First, statistics published by the PTO suggest IPR petitions are instituted less often in the biopharma space compared with IPR petitions in other technological classes. For example, as of September 2015, IPRs were instituted 48.4% of the time in non-biotech fields, whereas only 40.5% of biopharma IPRs were instituted. Furthermore, once instituted final decisions are reached in the biopharma context more often, suggesting biopharma cases are less likely to settle. In particular, 65.7% of biopharma trials are completed, as compared with 57.7% of all IPR petitions. PTO statistics further reveal that biopharma claims are less likely to be invalidated by the PTAB in instances in which a final written decision is reached. Collectively, these numbers demonstrate that biopharma IPRs as a class evidence unique trends, of which practitioners in this space should be aware.

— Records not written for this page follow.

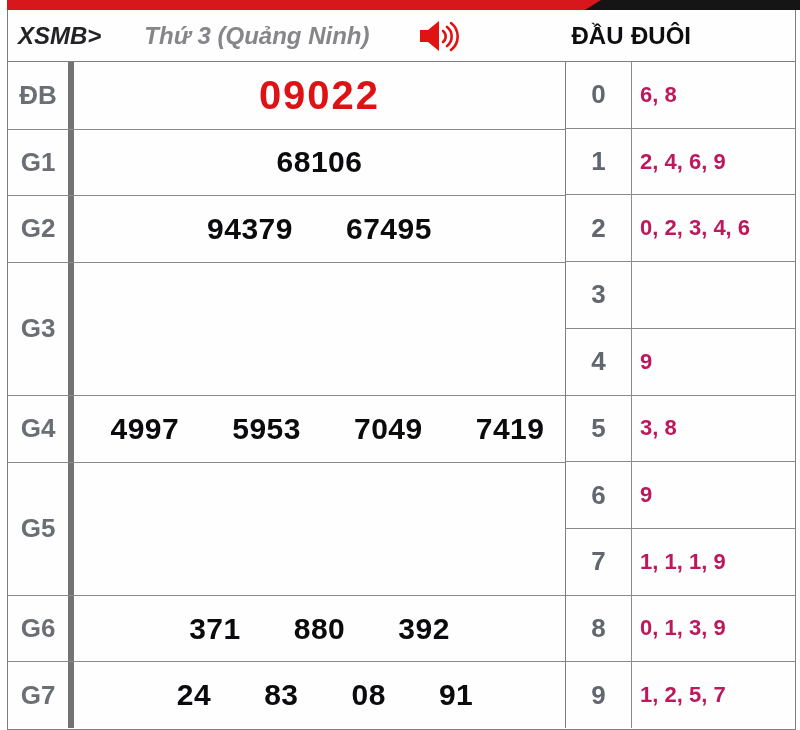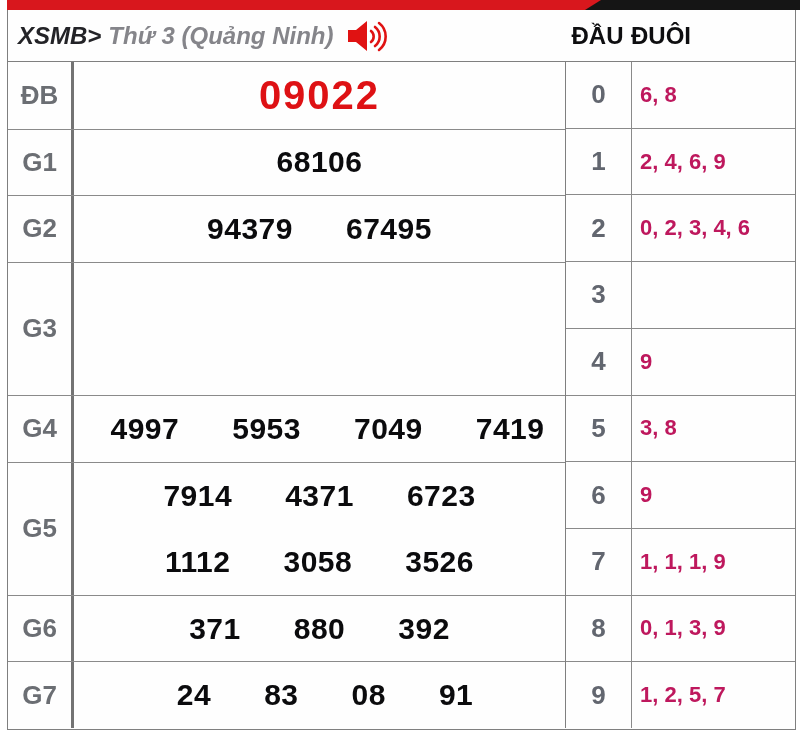"XSMB>" .title { gap: none -> 36px }
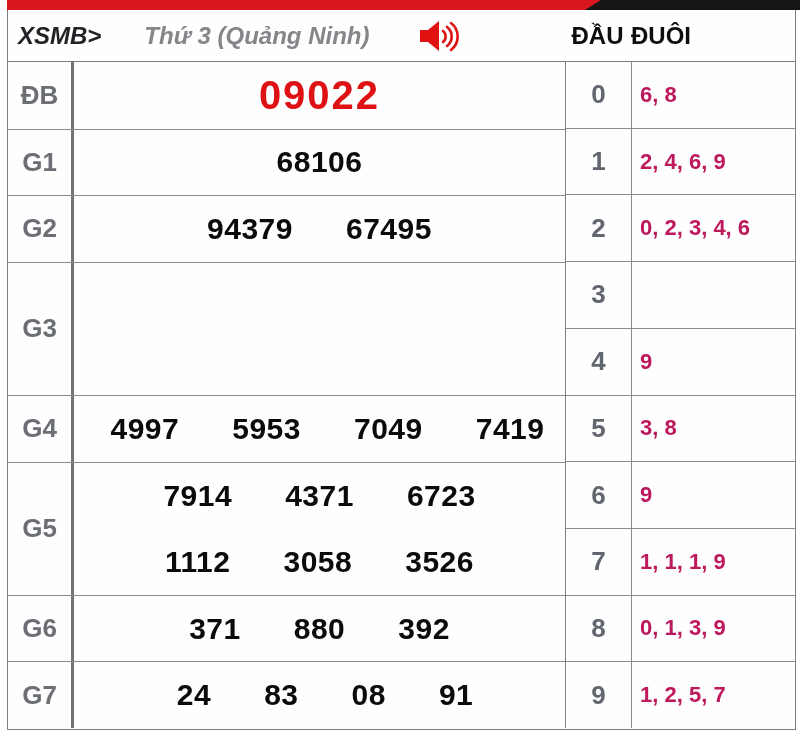"ĐB" .plabel { border-right: 3px solid #737373 -> 6px solid #737373 }
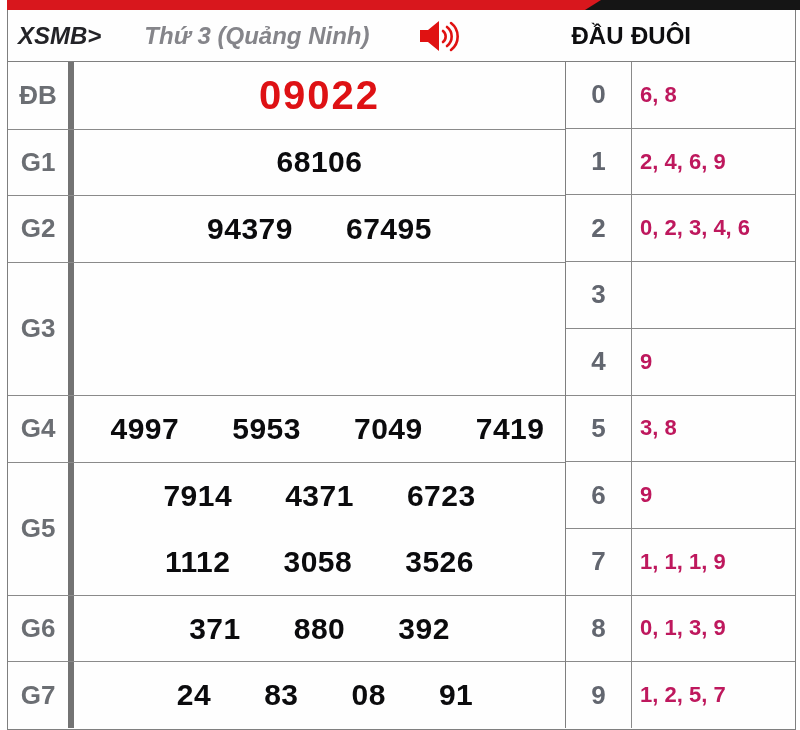"7914" div.pcontent { html: <div> <div> <span>7914</span> <span>4371</span> <span>6723</span> </div> <div> <span>1112</span> <span>3058</span> <span>3526</span> </div> </div> -> none }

Second, review of biopharma IPR petitions reveals that not only are generic and branded companies filing, but so are nonpracticing entities—specifically hedge fund managers. In early 2015, Kyle Bass, founder of Dallas-based hedge fund Hayman Capital Management, announced plans to challenge 15 drug companies’ patents via IPR. As of November 30, 2015, Bass and his various real parties-in-interest, which include Erich Spangenberg, delivered as promised, filing 35 IPR petitions along the way. In sum, 16 companies were the subject of the various petitions, including Acorda Therapeutics, Pozen, Biogen, and Celgene. To date, a decision on institution has been reached in 15 of the 35 cases, with IPR being instituted in seven of these cases.

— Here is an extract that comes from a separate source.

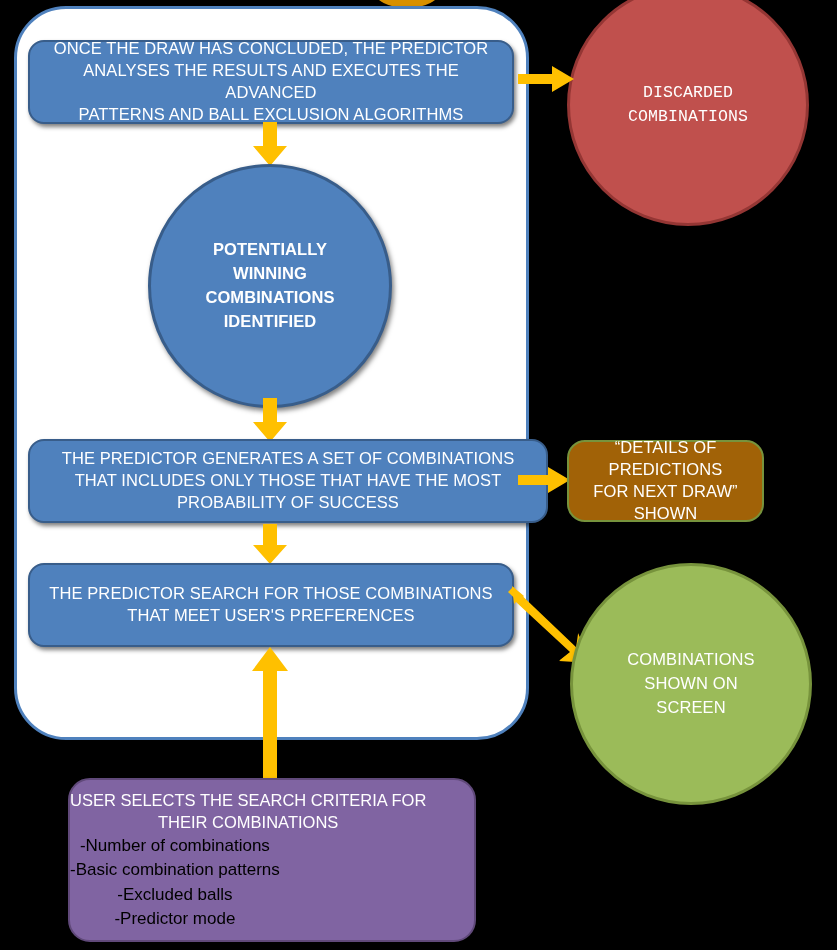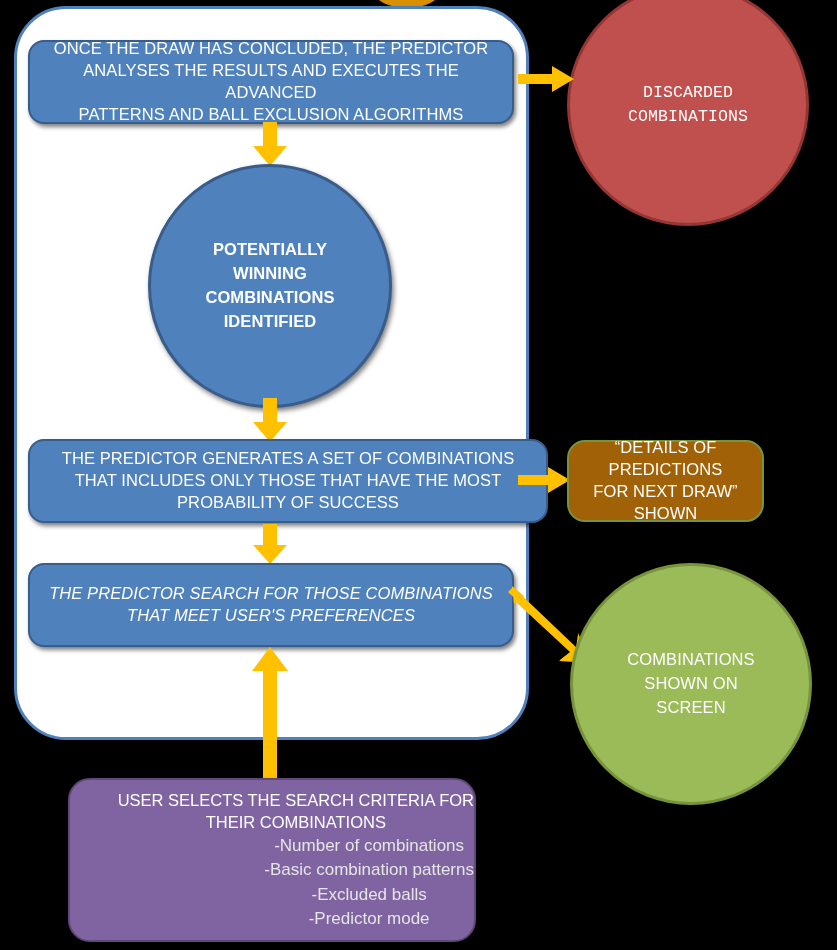"THE PREDICTOR SEARCH FOR THOSE" #box-search { font-style: italic -> none }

While Bass has publically stated his intention in filing IPRs is to invalidate weak biopharma patents to clear the way for lower-priced generic entry, many believe his motives lie in using IPR petitions as part of his investment strategy in which he attempts to profit from short-selling the stock of targeted companies. While the PTAB has refused to dismiss Bass’ petitions as abuse of process, legislative reform that would prevent hedge funds from filing IPRs is being considered. In response to allegations that their motives are not altruistic, Bass and Spangenberg recently filed two IPR petitions—this time as individuals—against Alpex Pharma and Fresenius. The petitions state that neither stands to profit financially from these filings. In a similar vein, Spangenberg recently used his blog to solicit volunteers to file IPR petitions challenging allegedly “weak” pharma patents, pledging to provide draft petitions to the volunteers and help offset the costs associated with the petitions.
It will be interesting to see how the industry reacts to these filings, and what action, if any, Congress takes in response.